Restituisci alla lettera tutte le righe del materiale, tralasciando le immagini.

## Dati forniti

------------------------------------

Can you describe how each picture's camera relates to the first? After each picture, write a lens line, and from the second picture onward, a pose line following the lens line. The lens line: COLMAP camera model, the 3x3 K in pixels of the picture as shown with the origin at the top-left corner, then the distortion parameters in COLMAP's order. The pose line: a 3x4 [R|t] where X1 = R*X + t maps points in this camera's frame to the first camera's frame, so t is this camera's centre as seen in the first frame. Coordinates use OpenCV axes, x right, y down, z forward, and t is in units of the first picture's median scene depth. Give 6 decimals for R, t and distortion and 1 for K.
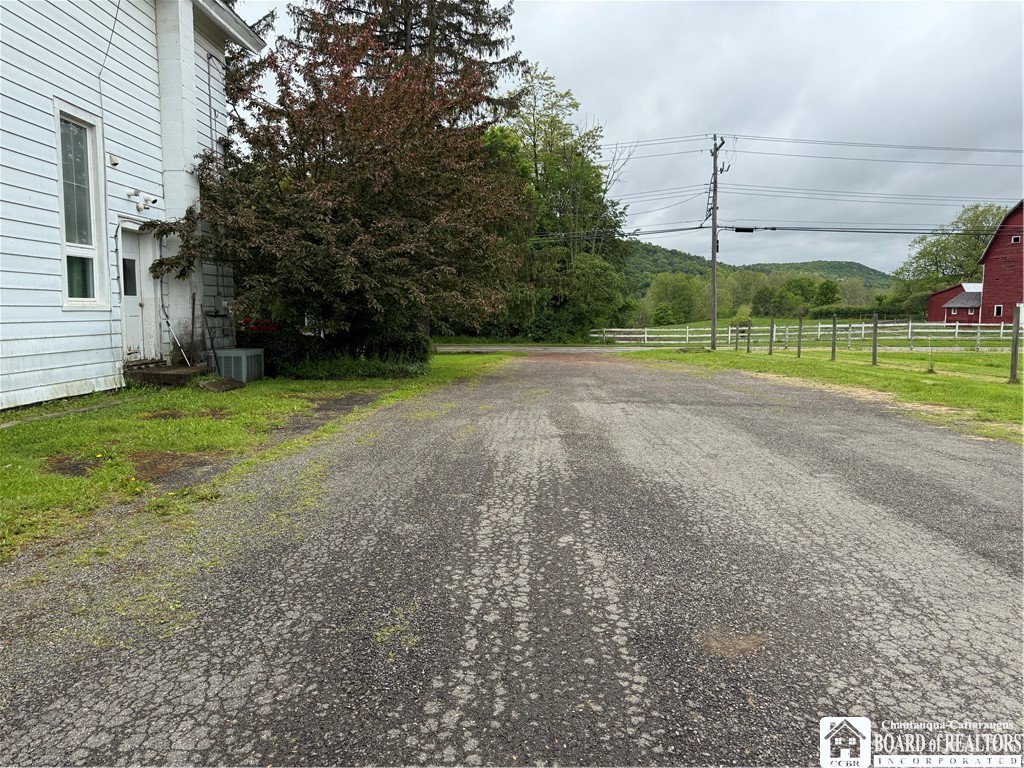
lens RADIAL K [[705.0, 0, 509.7], [0, 705.0, 381.0], [0, 0, 1]] dist [-0.002355, -0.000756]
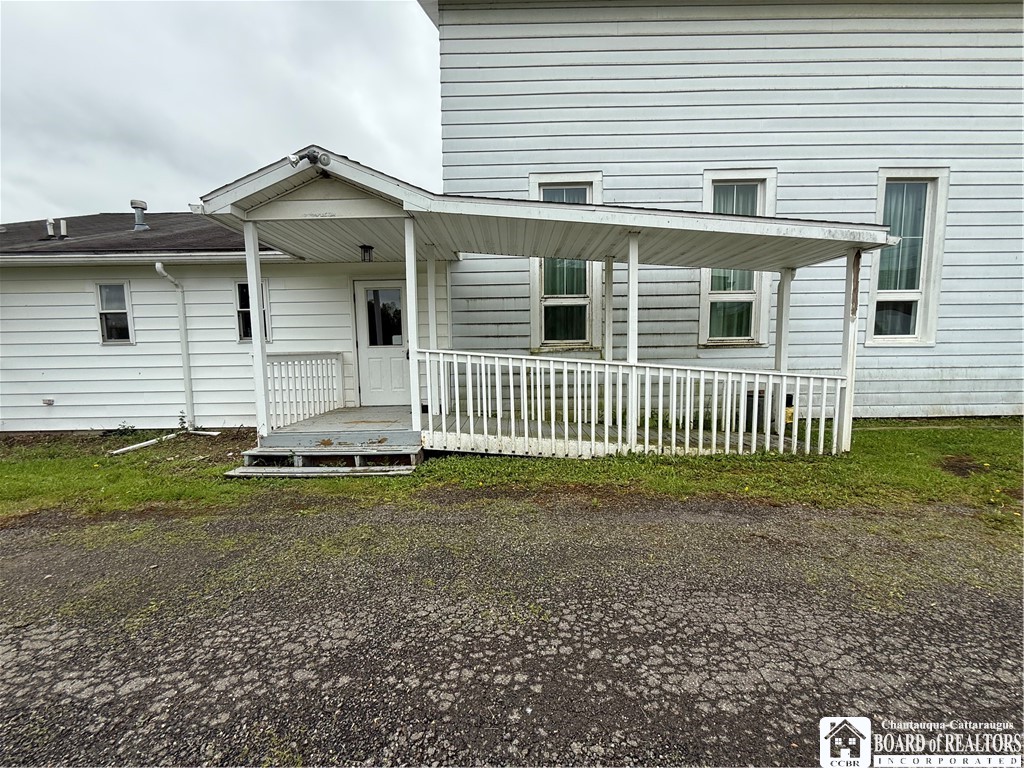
lens RADIAL K [[413.7, 0, 509.0], [0, 413.7, 391.9], [0, 0, 1]] dist [0.000907, 0.000060]
pose [[0.019868, 0.093046, -0.995464, 0.218150], [-0.083856, 0.992307, 0.091077, -0.029095], [0.996280, 0.081666, 0.027517, 0.413203]]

------------------------------------

## Risultato qui sotto
Can you describe how each picture's camera relates to the first? After each picture, write a lens line, and from the second picture onward, a pose line following the lens line. The lens line: COLMAP camera model, the 3x3 K in pixels of the picture as shown with the origin at the top-left corner, then the distortion parameters in COLMAP's order. The pose line: a 3x4 [R|t] where X1 = R*X + t maps points in this camera's frame to the first camera's frame, so t is this camera's centre as seen in the first frame. Coordinates use OpenCV axes, x right, y down, z forward, and t is in units of the first picture's median scene depth. Give 6 decimals for R, t and distortion and 1 for K.
lens RADIAL K [[705.0, 0, 509.7], [0, 705.0, 381.0], [0, 0, 1]] dist [-0.002355, -0.000756]
lens RADIAL K [[413.7, 0, 509.0], [0, 413.7, 391.9], [0, 0, 1]] dist [0.000907, 0.000060]
pose [[0.019868, 0.093046, -0.995464, 0.218150], [-0.083856, 0.992307, 0.091077, -0.029095], [0.996280, 0.081666, 0.027517, 0.413203]]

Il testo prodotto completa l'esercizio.